We discussed how many women, then and now, have fought with physicians for the right to be sterilized. As Rebecca Kluchin discusses in Fit to be Tied: Sterilization and Reproductive Rights in America, 1950-1980, it was not uncommon for hospitals and physicians to place restrictions on women, requiring spousal consent and psychiatric evaluation to be deemed “mentally fit” to become sterilized. Age-parity restrictions (a woman’s age multiplied by her progeny) for sterilization were often arbitrary, making the surgery a huge obstacle especially for young, childfree women.
I asked students to reflect on the following: “What do you think about cases where women are denied sterilization surgery, sometimes repeatedly for years? Is this a denial of a woman’s reproductive rights?” Seventy-four of 75 of my students agreed that it was a violation of women’s reproductive rights to deny her sterilization surgery if she truly desired it. Though some noted the factors both physician and patient needed to consider, they still determined that if a woman knew the risks involved, then it was violating her reproductive choice to not perform the surgery. Although they are not medical professionals themselves and may not have known much more about sterilization surgery than what they learned in class, their response is interesting given the historical and current controversies the procedure has maintained.
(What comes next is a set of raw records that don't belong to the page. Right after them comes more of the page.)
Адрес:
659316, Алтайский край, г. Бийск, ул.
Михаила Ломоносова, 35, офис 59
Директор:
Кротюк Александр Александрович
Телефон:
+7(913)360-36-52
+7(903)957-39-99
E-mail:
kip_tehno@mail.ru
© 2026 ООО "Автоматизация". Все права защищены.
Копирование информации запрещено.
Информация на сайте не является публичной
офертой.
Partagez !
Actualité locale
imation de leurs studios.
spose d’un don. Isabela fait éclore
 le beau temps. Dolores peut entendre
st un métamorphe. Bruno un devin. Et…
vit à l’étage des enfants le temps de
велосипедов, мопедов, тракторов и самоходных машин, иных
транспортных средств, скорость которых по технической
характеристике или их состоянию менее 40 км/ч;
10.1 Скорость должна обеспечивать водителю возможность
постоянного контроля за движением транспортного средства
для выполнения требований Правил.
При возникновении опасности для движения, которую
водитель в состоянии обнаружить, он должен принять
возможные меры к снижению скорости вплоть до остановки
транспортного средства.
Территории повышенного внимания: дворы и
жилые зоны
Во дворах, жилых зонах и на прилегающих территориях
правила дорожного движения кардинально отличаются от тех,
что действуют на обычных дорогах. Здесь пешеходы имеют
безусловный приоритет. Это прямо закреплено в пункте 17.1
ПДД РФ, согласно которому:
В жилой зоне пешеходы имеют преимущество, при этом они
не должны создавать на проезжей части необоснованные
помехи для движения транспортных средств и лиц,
Through a reproductive justice lens, it is legal and ethical to provide the surgery; students seemed surprised to learn that many women still struggle to become sterilized. Though this partly reflects medicine as an inherently patriarchal system within a pronatalist society, it also demonstrates the importance of challenging an unfair and sexist obstacle within women’s healthcare. Women’s access to reproductive services have a long, complex history, in which freedoms or restrictions have reflected societal and political values and debates over bodily autonomy. Although a significant portion of the problem lies in inconsistent sterilization laws across the United States, another issue involves the continued cultural stigma that prioritizes a woman’s ability to reproduce over her choice of birth control.
To challenge this system is to first recognize the attitudes which reinforce it. Many of my students will go on to work in healthcare fields and will be part of a medical system which deems too many women too inept to make their own reproductive decisions. Although medical school students do devote time to recognizing and challenging personal biases which may interfere with their ability to impartially care for future patients, it is important to give them the time and space to more carefully reflect on issues which will arise in their healthcare practices. And even for those who will not work in healthcare, it is nonetheless important to be aware of these barriers within women’s healthcare. Medical humanities can help with this. This field is essential to teaching students about social and cultural issues of medicine and healthcare. The history of medicine helps students make connections between the past and present, and recognize how deep-seated biases within American culture continue to influence medical institutions and decision making. In particular, those who teach the history of women’s health and medicine should consider covering voluntary sterilization to bring greater awareness to this issue.
Increasing student access to these personal and social ideas not only gives them greater awareness of how culture influences medicine in many ways, but teaches that they can be part of the broader, positive changes taking place within women’s reproductive healthcare. Although my students overwhelmingly supported a woman’s right to choose, I expected that giving them a place to reflect and discuss this issue more openly would help them recognize that, even half a century after the women’s rights movement, American women continue to face significant healthcare barriers. Hopefully, the surprise my students expressed at this reality demonstrates changing cultural attitudes which will effectively help to transform the future of women’s reproductive rights.